Optical and exposure parameters
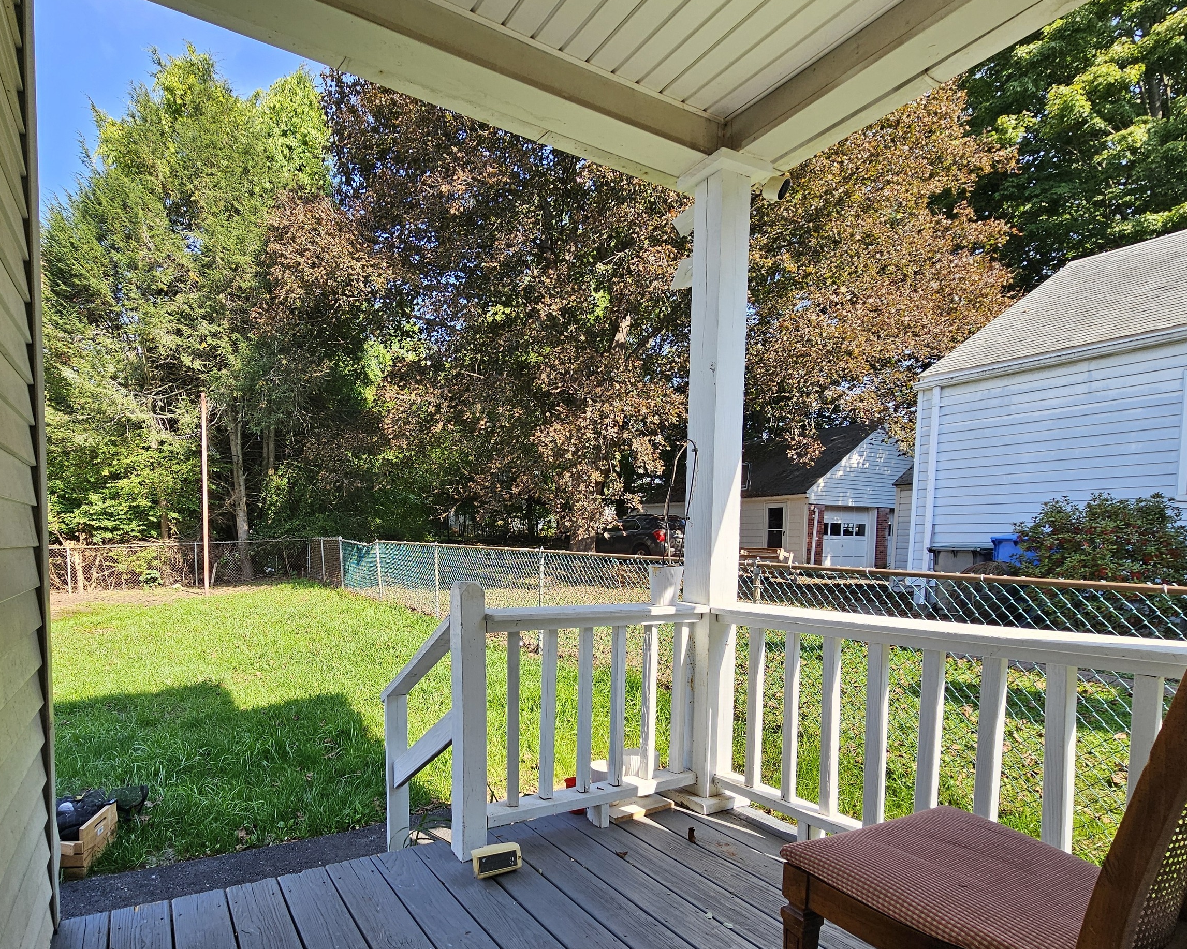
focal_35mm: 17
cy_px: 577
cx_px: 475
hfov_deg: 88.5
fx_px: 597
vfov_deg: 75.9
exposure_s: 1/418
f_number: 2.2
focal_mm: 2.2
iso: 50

> [DIRECTIVE]:
What I need is every record written out exactly, minus the pictures.

> [RESPONSE BELOW]:
focal_35mm: 17
cy_px: 577
cx_px: 475
hfov_deg: 88.5
fx_px: 597
vfov_deg: 75.9
exposure_s: 1/418
f_number: 2.2
focal_mm: 2.2
iso: 50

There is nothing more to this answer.